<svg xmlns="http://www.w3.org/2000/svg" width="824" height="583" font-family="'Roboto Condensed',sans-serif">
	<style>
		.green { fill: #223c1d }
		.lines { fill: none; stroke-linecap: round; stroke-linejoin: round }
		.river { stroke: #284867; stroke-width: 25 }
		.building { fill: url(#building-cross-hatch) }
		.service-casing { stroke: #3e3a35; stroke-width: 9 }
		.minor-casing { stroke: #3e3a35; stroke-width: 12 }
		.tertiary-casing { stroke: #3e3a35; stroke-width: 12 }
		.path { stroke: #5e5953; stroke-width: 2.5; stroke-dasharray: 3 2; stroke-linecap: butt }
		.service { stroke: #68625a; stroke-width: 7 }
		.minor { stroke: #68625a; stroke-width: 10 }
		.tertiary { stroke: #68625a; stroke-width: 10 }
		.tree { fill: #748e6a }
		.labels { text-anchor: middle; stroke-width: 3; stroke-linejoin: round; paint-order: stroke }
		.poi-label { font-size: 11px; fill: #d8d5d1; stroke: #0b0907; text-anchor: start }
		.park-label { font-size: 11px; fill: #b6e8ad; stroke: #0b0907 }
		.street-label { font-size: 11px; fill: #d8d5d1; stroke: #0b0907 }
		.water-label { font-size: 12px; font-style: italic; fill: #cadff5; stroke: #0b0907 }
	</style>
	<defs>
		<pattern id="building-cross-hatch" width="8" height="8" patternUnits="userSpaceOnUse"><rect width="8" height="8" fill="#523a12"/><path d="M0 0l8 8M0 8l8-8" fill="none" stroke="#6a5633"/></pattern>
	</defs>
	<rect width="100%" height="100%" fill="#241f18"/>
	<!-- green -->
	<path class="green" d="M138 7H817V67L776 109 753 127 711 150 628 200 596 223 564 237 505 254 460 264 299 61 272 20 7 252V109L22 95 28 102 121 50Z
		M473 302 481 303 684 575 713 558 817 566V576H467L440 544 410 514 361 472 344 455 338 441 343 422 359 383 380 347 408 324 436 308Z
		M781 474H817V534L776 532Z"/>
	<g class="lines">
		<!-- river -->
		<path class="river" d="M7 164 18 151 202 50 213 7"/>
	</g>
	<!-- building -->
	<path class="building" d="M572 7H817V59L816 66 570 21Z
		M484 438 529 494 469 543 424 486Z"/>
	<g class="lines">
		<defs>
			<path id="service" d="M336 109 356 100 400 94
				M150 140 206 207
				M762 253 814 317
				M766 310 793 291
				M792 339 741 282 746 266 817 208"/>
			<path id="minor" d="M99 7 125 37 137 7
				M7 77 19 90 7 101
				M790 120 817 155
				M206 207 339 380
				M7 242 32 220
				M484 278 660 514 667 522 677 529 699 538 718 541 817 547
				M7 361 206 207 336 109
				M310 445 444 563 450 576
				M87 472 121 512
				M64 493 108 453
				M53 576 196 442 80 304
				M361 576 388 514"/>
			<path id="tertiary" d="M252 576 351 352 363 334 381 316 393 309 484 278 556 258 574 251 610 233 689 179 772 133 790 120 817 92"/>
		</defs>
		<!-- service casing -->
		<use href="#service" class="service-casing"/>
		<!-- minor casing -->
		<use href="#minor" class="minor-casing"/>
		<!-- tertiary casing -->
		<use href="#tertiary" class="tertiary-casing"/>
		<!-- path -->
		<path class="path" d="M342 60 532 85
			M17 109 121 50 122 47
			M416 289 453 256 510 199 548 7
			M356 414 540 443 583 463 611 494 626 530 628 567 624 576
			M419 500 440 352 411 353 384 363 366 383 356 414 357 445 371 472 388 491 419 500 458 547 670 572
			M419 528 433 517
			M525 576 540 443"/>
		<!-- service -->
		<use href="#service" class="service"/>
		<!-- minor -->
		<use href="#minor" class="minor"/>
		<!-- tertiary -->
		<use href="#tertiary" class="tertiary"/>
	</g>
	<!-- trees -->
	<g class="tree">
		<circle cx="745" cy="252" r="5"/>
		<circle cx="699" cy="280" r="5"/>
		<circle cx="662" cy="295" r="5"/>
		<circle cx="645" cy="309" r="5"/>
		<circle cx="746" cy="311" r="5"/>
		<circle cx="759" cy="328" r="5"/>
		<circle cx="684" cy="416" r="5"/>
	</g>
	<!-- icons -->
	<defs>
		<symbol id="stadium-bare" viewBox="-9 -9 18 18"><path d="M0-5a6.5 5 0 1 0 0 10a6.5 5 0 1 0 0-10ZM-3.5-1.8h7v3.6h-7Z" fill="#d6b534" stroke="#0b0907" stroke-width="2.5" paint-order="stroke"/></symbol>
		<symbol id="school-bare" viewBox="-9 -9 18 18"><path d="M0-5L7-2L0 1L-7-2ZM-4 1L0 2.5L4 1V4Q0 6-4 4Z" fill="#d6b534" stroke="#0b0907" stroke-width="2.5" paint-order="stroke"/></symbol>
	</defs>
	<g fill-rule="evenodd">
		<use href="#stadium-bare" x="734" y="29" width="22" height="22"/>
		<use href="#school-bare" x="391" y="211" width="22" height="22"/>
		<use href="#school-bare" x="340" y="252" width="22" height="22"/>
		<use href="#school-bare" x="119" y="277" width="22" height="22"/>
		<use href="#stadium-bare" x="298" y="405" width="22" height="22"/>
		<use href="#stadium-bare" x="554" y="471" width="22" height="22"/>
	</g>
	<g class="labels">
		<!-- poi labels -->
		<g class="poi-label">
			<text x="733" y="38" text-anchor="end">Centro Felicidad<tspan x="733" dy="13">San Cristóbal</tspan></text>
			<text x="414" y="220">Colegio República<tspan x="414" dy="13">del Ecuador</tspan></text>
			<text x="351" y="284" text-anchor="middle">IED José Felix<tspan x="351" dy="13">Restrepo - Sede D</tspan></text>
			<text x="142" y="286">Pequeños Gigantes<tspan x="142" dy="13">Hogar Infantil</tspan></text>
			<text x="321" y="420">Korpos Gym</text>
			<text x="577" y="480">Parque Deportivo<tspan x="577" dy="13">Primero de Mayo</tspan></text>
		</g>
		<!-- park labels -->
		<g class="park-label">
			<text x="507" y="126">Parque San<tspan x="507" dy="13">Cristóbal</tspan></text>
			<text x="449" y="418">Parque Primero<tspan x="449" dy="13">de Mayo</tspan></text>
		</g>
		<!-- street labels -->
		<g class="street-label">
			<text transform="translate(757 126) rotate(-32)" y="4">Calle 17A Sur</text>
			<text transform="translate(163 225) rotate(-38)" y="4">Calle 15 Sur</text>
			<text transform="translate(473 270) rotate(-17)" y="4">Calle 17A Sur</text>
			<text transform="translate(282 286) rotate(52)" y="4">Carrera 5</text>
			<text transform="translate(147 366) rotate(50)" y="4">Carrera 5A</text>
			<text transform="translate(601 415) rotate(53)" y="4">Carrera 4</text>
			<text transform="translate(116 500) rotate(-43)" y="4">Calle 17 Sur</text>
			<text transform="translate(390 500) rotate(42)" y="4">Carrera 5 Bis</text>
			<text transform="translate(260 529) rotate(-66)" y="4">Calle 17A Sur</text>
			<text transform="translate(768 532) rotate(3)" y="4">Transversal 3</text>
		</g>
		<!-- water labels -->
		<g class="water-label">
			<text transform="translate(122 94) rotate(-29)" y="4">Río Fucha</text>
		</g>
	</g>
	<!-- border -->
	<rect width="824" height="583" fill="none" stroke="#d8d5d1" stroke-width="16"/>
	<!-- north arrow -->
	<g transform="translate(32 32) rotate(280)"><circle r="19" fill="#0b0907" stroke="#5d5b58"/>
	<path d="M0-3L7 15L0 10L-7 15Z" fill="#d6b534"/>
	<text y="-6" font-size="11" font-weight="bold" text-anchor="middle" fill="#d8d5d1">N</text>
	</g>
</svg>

Aim of the task
Repeat the listing above word for word, with no line missing.

Your response
<svg xmlns="http://www.w3.org/2000/svg" width="824" height="583" font-family="'Roboto Condensed',sans-serif">
	<style>
		.green { fill: #223c1d }
		.lines { fill: none; stroke-linecap: round; stroke-linejoin: round }
		.river { stroke: #284867; stroke-width: 25 }
		.building { fill: url(#building-cross-hatch) }
		.service-casing { stroke: #3e3a35; stroke-width: 9 }
		.minor-casing { stroke: #3e3a35; stroke-width: 12 }
		.tertiary-casing { stroke: #3e3a35; stroke-width: 12 }
		.path { stroke: #5e5953; stroke-width: 2.5; stroke-dasharray: 3 2; stroke-linecap: butt }
		.service { stroke: #68625a; stroke-width: 7 }
		.minor { stroke: #68625a; stroke-width: 10 }
		.tertiary { stroke: #68625a; stroke-width: 10 }
		.tree { fill: #748e6a }
		.labels { text-anchor: middle; stroke-width: 3; stroke-linejoin: round; paint-order: stroke }
		.poi-label { font-size: 11px; fill: #d8d5d1; stroke: #0b0907; text-anchor: start }
		.park-label { font-size: 11px; fill: #b6e8ad; stroke: #0b0907 }
		.street-label { font-size: 11px; fill: #d8d5d1; stroke: #0b0907 }
		.water-label { font-size: 12px; font-style: italic; fill: #cadff5; stroke: #0b0907 }
	</style>
	<defs>
		<pattern id="building-cross-hatch" width="8" height="8" patternUnits="userSpaceOnUse"><rect width="8" height="8" fill="#523a12"/><path d="M0 0l8 8M0 8l8-8" fill="none" stroke="#6a5633"/></pattern>
	</defs>
	<rect width="100%" height="100%" fill="#241f18"/>
	<!-- green -->
	<path class="green" d="M138 7H817V67L776 109 753 127 711 150 628 200 596 223 564 237 505 254 460 264 299 61 272 20 7 252V109L22 95 28 102 121 50Z
		M473 302 481 303 684 575 713 558 817 566V576H467L440 544 410 514 361 472 344 455 338 441 343 422 359 383 380 347 408 324 436 308Z
		M781 474H817V534L776 532Z"/>
	<g class="lines">
		<!-- river -->
		<path class="river" d="M7 164 18 151 202 50 213 7"/>
	</g>
	<!-- building -->
	<path class="building" d="M572 7H817V59L816 66 570 21Z
		M484 438 529 494 469 543 424 486Z"/>
	<g class="lines">
		<defs>
			<path id="service" d="M336 109 356 100 400 94
				M150 140 206 207
				M762 253 814 317
				M766 310 793 291
				M792 339 741 282 746 266 817 208"/>
			<path id="minor" d="M99 7 125 37 137 7
				M7 77 19 90 7 101
				M790 120 817 155
				M206 207 339 380
				M7 242 32 220
				M484 278 660 514 667 522 677 529 699 538 718 541 817 547
				M7 361 206 207 336 109
				M310 445 444 563 450 576
				M87 472 121 512
				M64 493 108 453
				M53 576 196 442 80 304
				M361 576 388 514"/>
			<path id="tertiary" d="M252 576 351 352 363 334 381 316 393 309 484 278 556 258 574 251 610 233 689 179 772 133 790 120 817 92"/>
		</defs>
		<!-- service casing -->
		<use href="#service" class="service-casing"/>
		<!-- minor casing -->
		<use href="#minor" class="minor-casing"/>
		<!-- tertiary casing -->
		<use href="#tertiary" class="tertiary-casing"/>
		<!-- path -->
		<path class="path" d="M342 60 532 85
			M17 109 121 50 122 47
			M416 289 453 256 510 199 548 7
			M356 414 540 443 583 463 611 494 626 530 628 567 624 576
			M419 500 440 352 411 353 384 363 366 383 356 414 357 445 371 472 388 491 419 500 458 547 670 572
			M419 528 433 517
			M525 576 540 443"/>
		<!-- service -->
		<use href="#service" class="service"/>
		<!-- minor -->
		<use href="#minor" class="minor"/>
		<!-- tertiary -->
		<use href="#tertiary" class="tertiary"/>
	</g>
	<!-- trees -->
	<g class="tree">
		<circle cx="745" cy="252" r="5"/>
		<circle cx="699" cy="280" r="5"/>
		<circle cx="662" cy="295" r="5"/>
		<circle cx="645" cy="309" r="5"/>
		<circle cx="746" cy="311" r="5"/>
		<circle cx="759" cy="328" r="5"/>
		<circle cx="684" cy="416" r="5"/>
	</g>
	<!-- icons -->
	<defs>
		<symbol id="stadium-bare" viewBox="-9 -9 18 18"><path d="M0-5a6.5 5 0 1 0 0 10a6.5 5 0 1 0 0-10ZM-3.5-1.8h7v3.6h-7Z" fill="#d6b534" stroke="#0b0907" stroke-width="2.5" paint-order="stroke"/></symbol>
		<symbol id="school-bare" viewBox="-9 -9 18 18"><path d="M0-5L7-2L0 1L-7-2ZM-4 1L0 2.5L4 1V4Q0 6-4 4Z" fill="#d6b534" stroke="#0b0907" stroke-width="2.5" paint-order="stroke"/></symbol>
	</defs>
	<g fill-rule="evenodd">
		<use href="#stadium-bare" x="734" y="29" width="22" height="22"/>
		<use href="#school-bare" x="391" y="211" width="22" height="22"/>
		<use href="#school-bare" x="340" y="252" width="22" height="22"/>
		<use href="#school-bare" x="119" y="277" width="22" height="22"/>
		<use href="#stadium-bare" x="298" y="405" width="22" height="22"/>
		<use href="#stadium-bare" x="554" y="471" width="22" height="22"/>
	</g>
	<g class="labels">
		<!-- poi labels -->
		<g class="poi-label">
			<text x="733" y="38" text-anchor="end">Centro Felicidad<tspan x="733" dy="13">San Cristóbal</tspan></text>
			<text x="414" y="220">Colegio República<tspan x="414" dy="13">del Ecuador</tspan></text>
			<text x="351" y="284" text-anchor="middle">IED José Felix<tspan x="351" dy="13">Restrepo - Sede D</tspan></text>
			<text x="142" y="286">Pequeños Gigantes<tspan x="142" dy="13">Hogar Infantil</tspan></text>
			<text x="321" y="420">Korpos Gym</text>
			<text x="577" y="480">Parque Deportivo<tspan x="577" dy="13">Primero de Mayo</tspan></text>
		</g>
		<!-- park labels -->
		<g class="park-label">
			<text x="507" y="126">Parque San<tspan x="507" dy="13">Cristóbal</tspan></text>
			<text x="449" y="418">Parque Primero<tspan x="449" dy="13">de Mayo</tspan></text>
		</g>
		<!-- street labels -->
		<g class="street-label">
			<text transform="translate(757 126) rotate(-32)" y="4">Calle 17A Sur</text>
			<text transform="translate(163 225) rotate(-38)" y="4">Calle 15 Sur</text>
			<text transform="translate(473 270) rotate(-17)" y="4">Calle 17A Sur</text>
			<text transform="translate(282 286) rotate(52)" y="4">Carrera 5</text>
			<text transform="translate(147 366) rotate(50)" y="4">Carrera 5A</text>
			<text transform="translate(601 415) rotate(53)" y="4">Carrera 4</text>
			<text transform="translate(116 500) rotate(-43)" y="4">Calle 17 Sur</text>
			<text transform="translate(390 500) rotate(42)" y="4">Carrera 5 Bis</text>
			<text transform="translate(260 529) rotate(-66)" y="4">Calle 17A Sur</text>
			<text transform="translate(768 532) rotate(3)" y="4">Transversal 3</text>
		</g>
		<!-- water labels -->
		<g class="water-label">
			<text transform="translate(122 94) rotate(-29)" y="4">Río Fucha</text>
		</g>
	</g>
	<!-- border -->
	<rect width="824" height="583" fill="none" stroke="#d8d5d1" stroke-width="16"/>
	<!-- north arrow -->
	<g transform="translate(32 32) rotate(280)"><circle r="19" fill="#0b0907" stroke="#5d5b58"/>
	<path d="M0-3L7 15L0 10L-7 15Z" fill="#d6b534"/>
	<text y="-6" font-size="11" font-weight="bold" text-anchor="middle" fill="#d8d5d1">N</text>
	</g>
</svg>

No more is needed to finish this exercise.